Question

If an angle of a parallelogram is two – third of its adjacent angle, find the angles of a parallelogram.

Answer 1

Hint: We will first start by using the fact that the sum of adjacent angles of a parallelogram is $180{}^\circ $. Then we will let the one angle of parallelogram as x and according to the question we have the adjacent angle as $\dfrac{2}{3}x$. Then we will use the fact to find the value of x and similarly other angles.

Complete step-by-step answer:
Now, we have been given that one angle of a parallelogram is $\dfrac{2}{3}$ of its adjacent. Therefore, we let the one angle of parallelogram as x.
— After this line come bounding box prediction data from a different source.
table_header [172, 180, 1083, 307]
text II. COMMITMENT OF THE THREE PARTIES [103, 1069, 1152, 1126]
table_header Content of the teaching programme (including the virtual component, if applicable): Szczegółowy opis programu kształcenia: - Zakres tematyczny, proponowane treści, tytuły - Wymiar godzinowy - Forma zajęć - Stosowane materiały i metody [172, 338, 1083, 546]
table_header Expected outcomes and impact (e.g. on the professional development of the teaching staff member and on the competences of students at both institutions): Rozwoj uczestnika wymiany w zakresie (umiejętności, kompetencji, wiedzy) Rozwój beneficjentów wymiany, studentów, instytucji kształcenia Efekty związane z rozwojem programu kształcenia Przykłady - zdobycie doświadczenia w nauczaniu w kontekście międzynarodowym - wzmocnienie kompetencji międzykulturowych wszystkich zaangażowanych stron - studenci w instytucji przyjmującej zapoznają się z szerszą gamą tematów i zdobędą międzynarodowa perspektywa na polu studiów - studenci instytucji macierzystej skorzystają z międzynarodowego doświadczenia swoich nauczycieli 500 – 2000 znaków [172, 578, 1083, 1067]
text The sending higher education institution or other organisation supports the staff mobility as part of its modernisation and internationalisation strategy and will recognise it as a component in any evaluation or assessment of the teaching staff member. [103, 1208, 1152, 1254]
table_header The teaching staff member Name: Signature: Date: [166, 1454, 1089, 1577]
Therefore, the adjacent angle is $\dfrac{2}{3}x$.

Now, we know that the sum of the adjacent angles of a parallelogram is $180{}^\circ $. Therefore, we have,
$\begin{align}
  & x+\dfrac{2}{3}x=180{}^\circ \\
 & \dfrac{5x}{3}=180{}^\circ \\
 & x=\dfrac{3}{5}\times 180{}^\circ \\
 & x=3\times 36{}^\circ \\
 & x=108{}^\circ \\
 & \dfrac{2}{3}x=72{}^\circ \\
\end{align}$
Now, we know that the opposite angles of a parallelogram are equal. Therefore, we have,
\[\begin{align}
  & \angle ABC=\dfrac{2}{3}x=72{}^\circ \\
 & \angle BCD=x=108{}^\circ \\
\end{align}\]
The angles of the parallelogram are \[108{}^\circ ,72{}^\circ ,108{}^\circ ,72{}^\circ \] respectively.

Note: We have used a property of parallelogram that the opposite angles of a parallelogram are equal. Therefore, we have,
\[\begin{align}
  & \angle ABC=\angle ADC=72{}^\circ \\
 & \angle BAD=\angle BCD=108{}^\circ \\
\end{align}\]
Using this property has helped us to find all the angles of the parallelogram easily.